Development and field testing a satellite-linked fluorometer for marine vertebrates

Abstract

Background: Understanding the responses of marine vertebrates to spatial and temporal variability of primary productivity is fundamental for their conservation and for predicting how they will be affected by climate change. Despite recent advances in biotelemetry, fluorometers have only recently been incorporated into larger transmitting systems. The purpose of this project was to incorporate a miniature fluorometer into a satellite-linked transmitter to provide measures of in situ phytoplankton fluorescence, which were used to calculate chlorophyll-a (chl-a), a proxy for primary productivity. After evaluating the suitability of commercially available fluorometers, the ECO Puck™ (WET Labs, Philomath, OR), which measures chl-a (0 to 75μg Chl/L), was first interfaced with an archival instrument (TDR10) manufactured by Wildlife Computers (Redmond, WA, USA) to (1) determine if the interfaced prototype functioned properly, (2) examine data relative to the orientation of the optics, (3) monitor the behavior of tagged animals, and (4) collect a complete dive/sensor record to validate a data reduction routine established for Service Argos and verify performance of the Argos message generation.
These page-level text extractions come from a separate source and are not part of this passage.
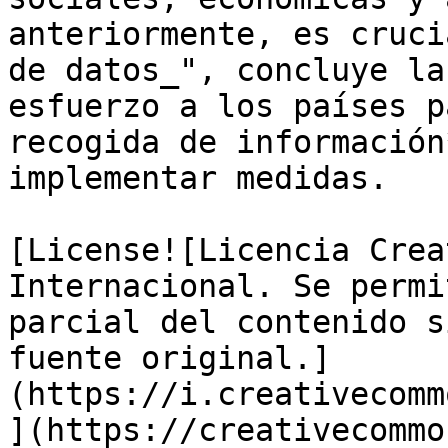
anteriormente, es cruci
de datos_", concluye la
esfuerzo a los países p
recogida de información
implementar medidas.

[License![Licencia Crea
Internacional. Se permi
parcial del contenido s
fuente original.]
(https://i.creativecomm
](https://creativecommo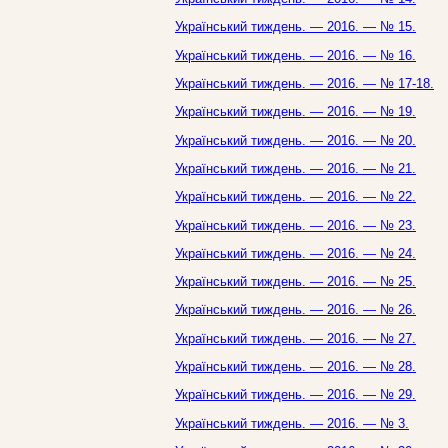
Український тиждень. — 2016. — № 15.
Український тиждень. — 2016. — № 16.
Український тиждень. — 2016. — № 17-18.
Український тиждень. — 2016. — № 19.
Український тиждень. — 2016. — № 20.
Український тиждень. — 2016. — № 21.
Український тиждень. — 2016. — № 22.
Український тиждень. — 2016. — № 23.
Український тиждень. — 2016. — № 24.
Український тиждень. — 2016. — № 25.
Український тиждень. — 2016. — № 26.
Український тиждень. — 2016. — № 27.
Український тиждень. — 2016. — № 28.
Український тиждень. — 2016. — № 29.
Український тиждень. — 2016. — № 3.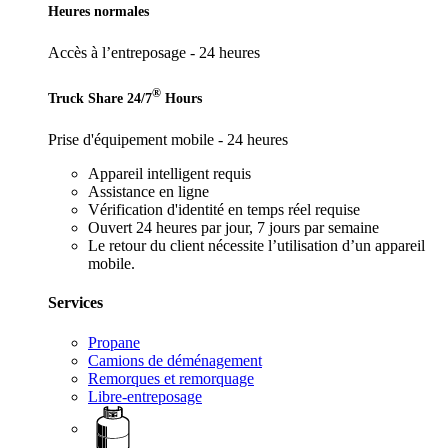
Heures normales
Accès à l’entreposage - 24 heures
®
Truck Share 24/7
Hours
Prise d'équipement mobile - 24 heures
Appareil intelligent requis
Assistance en ligne
Vérification d'identité en temps réel requise
Ouvert 24 heures par jour, 7 jours par semaine
Le retour du client nécessite l’utilisation d’un appareil
mobile.
Services
Propane
Camions de déménagement
Remorques et remorquage
Libre-entreposage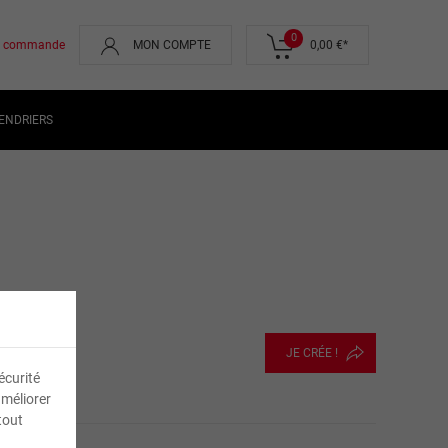
0
de commande
MON COMPTE
0,00 €
*
ENDRIERS
JE CRÉE !
écurité
améliorer
tout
Results: After laboratory and field trials indicated the interfaced archival prototype operated effectively and was robust to animal behavior, housing was constructed to support the ECO Puck™ with the SPLASH10 satellite transmitter, resulting in the AM-A320A-AU Fluorometer (458g, 11.9×5.8×6.2cm). This instrument was deployed on a Steller sea lion (Eumetopias jubatus) captured at Adak, Alaska, on 9 October 2014. For 3weeks, 188 messages were transmitted successfully for the first dive exceeding 9.5m after the top of the hour and included: (1) the chl-a (μg/cl) and temperature (°C) values at 3m depth, (2) the maximum chl-a value and the temperature and depth values at which it occurred, (3) the chl-a and temperature values at the maximum dive depth (including the depth value), and (4) the sum of all chl-a values from the surface to the maximum depth of the dive. Conclusions: Although fluorescence quenching, bio-fouling, and additional calibration of the AM-A320A-AU Fluorometer warrant additional investigation, preliminary data indicated this instrument should be an effective means for providing sub-surface, in situ phytoplankton fluorescence (chl-a) relative to animal ecology.